:: EXERCISE TEXT

Is any one able to help please? I have a 3 polling cluster for around 750 hosts. I have some gaps on Juniper hosts which appears to be an issue within their SNMP stack. However every day I get around 1hours worth of gap between 12am - 1am. I cannot seem to find what is causing it. My Cron jobs are default and if run manually do not appear to take long.
Has any one seen this please?
Are you using the Dispatcher Service? I am seeing similar behavior since switching from the Cron jobs to the service. I am in GMT-0400, and have gaps every evening from 20:00 - 20:20.
Anyone else running the service care to comment on whether you’ve seen this behavior?
I actually think this is correct. Looking at my information from the application it showed 24 million lines in my event log and the daily.sh was locking when running.I manually dealt with the 24 million lines so I will see if the gaps disappear tonight. Despite the 3 polling machines, off board SQL the processors on all items are running terribly high and I do wish Juniper would sort their SNMP engine out so it polled suitably in the polling time.
In daily.logs I see it was dealing with around 1M rows, so what I’ve tried is to purge a bit more, I set syslog messages to be cleaned each day and re-run ./daily.sh:
Syslog cleared for entries over 1 days (about 6158000 rows)
And no gaps.
Seems something else but not purging unused data locks the poller.
Updating to latest codebase
fatal: unable to access 'https://github.com/librenms/librenms.git/': Operation timed out after 300018 milliseconds with 0 out of 0 bytes received
Returned: 1
Updating Composer packages
[Composer\Downloader\TransportException]
The "https://getcomposer.org/versions" file could not be downloaded: SSL: Handshake timed out
Failed to enable crypto
failed to open stream: operation failed
self-update [-r|--rollback] [--clean-backups] [--no-progress] [--update-keys] [--stable] [--preview] [--snapshot] [--set-channel-only] [--] [<version>]
> LibreNMS\ComposerHelper::preInstall
Loading composer repositories with package information
Installing dependencies from lock file
Nothing to install or update
Generating optimized autoload files
> Illuminate\Foundation\ComposerScripts::postAutoloadDump
> @php artisan package:discover --ansi
Discovered Package: ^[[32mdarkghosthunter/larapoke^[[39m
Discovered Package: ^[[32mfideloper/proxy^[[39m
Discovered Package: ^[[32mlaravel/laravel^[[39m
Discovered Package: ^[[32mlaravel/tinker^[[39m
Discovered Package: ^[[32mmartinlindhe/laravel-vue-i18n-generator^[[39m
Discovered Package: ^[[32mnesbot/carbon^[[39m
Discovered Package: ^[[32moriceon/toastr-5-laravel^[[39m
Discovered Package: ^[[32mspatie/laravel-cors^[[39m
Discovered Package: ^[[32mtightenco/ziggy^[[39m
^[[32mPackage manifest generated successfully.^[[39m
> LibreNMS\ComposerHelper::postInstall
> Illuminate\Foundation\ComposerScripts::postInstall
> @php artisan vue-i18n:generate --multi-locales --format=umd
Returned: 0
Updating SQL-Schema
^[[32mNothing to migrate.^[[39m
Returned: 0
Updating submodules
Returned: 0
Cleaning up DB
Refreshing alert rules queries
Clearing OS cache
Refreshing device group table relationships
Syslog cleared for entries over 30 days (about 0 rows)

::::
:: RECORDS SHOWN

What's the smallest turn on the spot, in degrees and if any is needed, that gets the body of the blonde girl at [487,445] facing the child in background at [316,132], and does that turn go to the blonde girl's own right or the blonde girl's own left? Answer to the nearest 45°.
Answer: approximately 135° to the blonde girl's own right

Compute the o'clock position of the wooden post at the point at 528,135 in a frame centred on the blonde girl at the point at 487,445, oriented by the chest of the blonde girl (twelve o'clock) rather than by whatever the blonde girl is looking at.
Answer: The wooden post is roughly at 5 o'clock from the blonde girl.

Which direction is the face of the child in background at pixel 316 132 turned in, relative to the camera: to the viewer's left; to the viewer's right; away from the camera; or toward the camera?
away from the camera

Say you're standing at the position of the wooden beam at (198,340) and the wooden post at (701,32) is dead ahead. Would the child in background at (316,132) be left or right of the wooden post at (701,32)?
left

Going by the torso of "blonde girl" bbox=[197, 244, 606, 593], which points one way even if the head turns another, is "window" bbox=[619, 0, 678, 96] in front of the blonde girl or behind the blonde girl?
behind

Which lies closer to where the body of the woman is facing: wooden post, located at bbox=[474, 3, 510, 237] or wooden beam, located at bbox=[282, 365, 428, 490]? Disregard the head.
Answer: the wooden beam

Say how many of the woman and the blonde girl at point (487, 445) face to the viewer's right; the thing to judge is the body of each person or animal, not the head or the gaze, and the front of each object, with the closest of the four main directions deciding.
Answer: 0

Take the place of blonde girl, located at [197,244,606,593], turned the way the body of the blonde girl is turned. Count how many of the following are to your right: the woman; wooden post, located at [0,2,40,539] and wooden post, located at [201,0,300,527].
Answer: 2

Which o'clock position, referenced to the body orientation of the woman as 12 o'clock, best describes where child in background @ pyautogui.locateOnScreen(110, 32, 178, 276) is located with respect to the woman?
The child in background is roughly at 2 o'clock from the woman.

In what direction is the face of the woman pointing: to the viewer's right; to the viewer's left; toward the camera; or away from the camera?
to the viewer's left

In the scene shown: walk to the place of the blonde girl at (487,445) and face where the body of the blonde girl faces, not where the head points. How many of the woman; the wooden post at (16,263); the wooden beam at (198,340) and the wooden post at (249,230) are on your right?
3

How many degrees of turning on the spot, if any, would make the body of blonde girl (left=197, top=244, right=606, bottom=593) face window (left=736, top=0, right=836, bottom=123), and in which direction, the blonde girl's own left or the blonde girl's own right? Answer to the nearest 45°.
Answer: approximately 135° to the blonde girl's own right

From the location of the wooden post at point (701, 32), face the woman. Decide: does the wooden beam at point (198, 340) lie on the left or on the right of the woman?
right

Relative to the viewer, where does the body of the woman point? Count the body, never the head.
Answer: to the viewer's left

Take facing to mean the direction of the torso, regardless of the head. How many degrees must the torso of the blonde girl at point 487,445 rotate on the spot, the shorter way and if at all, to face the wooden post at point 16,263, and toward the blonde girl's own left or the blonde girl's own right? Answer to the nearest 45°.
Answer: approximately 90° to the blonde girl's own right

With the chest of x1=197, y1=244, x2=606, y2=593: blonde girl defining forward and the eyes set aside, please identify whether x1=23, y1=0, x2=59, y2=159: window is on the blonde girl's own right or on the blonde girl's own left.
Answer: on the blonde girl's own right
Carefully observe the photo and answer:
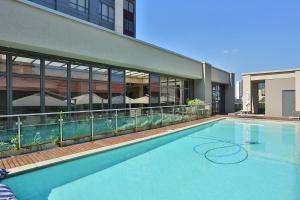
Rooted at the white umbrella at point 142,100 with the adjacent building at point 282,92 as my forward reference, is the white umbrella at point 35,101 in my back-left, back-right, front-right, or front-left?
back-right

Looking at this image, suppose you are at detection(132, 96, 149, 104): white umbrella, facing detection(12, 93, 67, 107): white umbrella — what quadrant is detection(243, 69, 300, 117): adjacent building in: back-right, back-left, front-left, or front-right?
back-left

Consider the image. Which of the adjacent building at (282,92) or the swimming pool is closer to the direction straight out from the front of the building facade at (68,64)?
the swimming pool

::::
:: RECORDS SHOWN

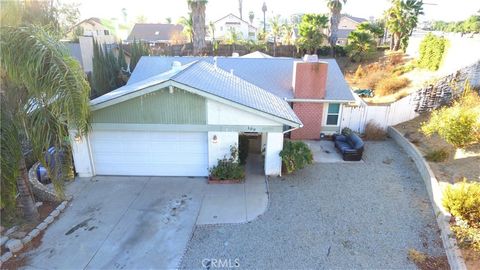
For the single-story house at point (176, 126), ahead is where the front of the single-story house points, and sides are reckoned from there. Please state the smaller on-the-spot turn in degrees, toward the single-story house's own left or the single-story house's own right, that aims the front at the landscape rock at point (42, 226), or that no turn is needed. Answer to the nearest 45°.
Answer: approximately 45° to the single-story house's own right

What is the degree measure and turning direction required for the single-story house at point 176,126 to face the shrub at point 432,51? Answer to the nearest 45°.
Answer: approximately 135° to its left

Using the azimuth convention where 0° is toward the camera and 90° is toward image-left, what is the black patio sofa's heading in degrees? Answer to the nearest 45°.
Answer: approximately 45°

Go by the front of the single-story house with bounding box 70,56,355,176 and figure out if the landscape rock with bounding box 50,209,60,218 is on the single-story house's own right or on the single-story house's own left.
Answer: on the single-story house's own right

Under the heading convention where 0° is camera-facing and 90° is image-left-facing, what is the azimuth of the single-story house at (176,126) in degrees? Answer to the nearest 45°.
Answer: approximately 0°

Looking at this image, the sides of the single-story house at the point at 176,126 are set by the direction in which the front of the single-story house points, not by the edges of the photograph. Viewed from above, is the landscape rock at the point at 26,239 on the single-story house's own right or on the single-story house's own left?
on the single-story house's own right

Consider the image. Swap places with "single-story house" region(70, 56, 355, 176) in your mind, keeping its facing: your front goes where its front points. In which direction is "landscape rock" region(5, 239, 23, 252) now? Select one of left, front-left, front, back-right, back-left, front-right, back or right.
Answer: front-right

::::

WHAT YOU WILL DO.
[A] How would this sentence from the LibreNMS polling-gaps thread read in Spanish: "I am in GMT-0400, and have gaps every evening from 20:00 - 20:20."
[B] Can you write what comes after the final line of the LibreNMS polling-gaps thread?

RESPONSE LIST.
[A] Estoy en GMT-0400 y tengo huecos todas las noches de 20:00 a 20:20.

[B]
Authlog cleared for entries over 30 days
Perf times cleared for entries over 30 days
Device perf cleared for entries over 7 days
Deleting alert_logs more than 365 days that are not active
Deleting history of active alert_logs more than 365 days
All deleted ports now purged
Returned: 0
Fetching notifications
[ Thu, 05 Mar 2020 01:06:24 +0100 ] http://www.librenms.org/notifications.rss (1)
[ Thu, 05 Mar 2020 01:07:24 +0100 ] misc/notifications.rss (13)
[ Thu, 05 Mar 2020 01:07:24 +0100 ] Updating DB Done
Returned: 0
Caching PeeringDB data
Peering DB integration disabled
Returned: 0
Could this issue be related to this error while accessing github? It is a proxy variable issue, as daily.sh works nicely when I run it manually:
librenms@no1-librenms-1:~/logs$ …/./daily.sh
Updating to latest codebase OK
Updating Composer packages OK
Updated from baee55a to 2c91724 OK
Updating SQL-Schema OK
Updating submodules OK
Cleaning up DB OK
Fetching notifications OK
Caching PeeringDB data OK
I have set the Environment variables in the service definition file now, defining the proxy URL. Tomorrow, when daily upgrade runs again, I will validate the change.
Updated:
The problem didn’t happen last night with the discover running with only 2 workers.
I am still facing the issue. Today I increased the snmpbulkwalk repeaters to speed up the polls, let’s see what happens - overall poller time was reduced by 20%. The problem is that these gaps appear usually in the early hours, so I have to wait until tomorrow.
In the meantime, I have requested the server team to upscale the VM. Today I have an all-in-one 16-CPU box, monitoring 410 devices and over 20k ports, so it is very likely that a performance issue is also present.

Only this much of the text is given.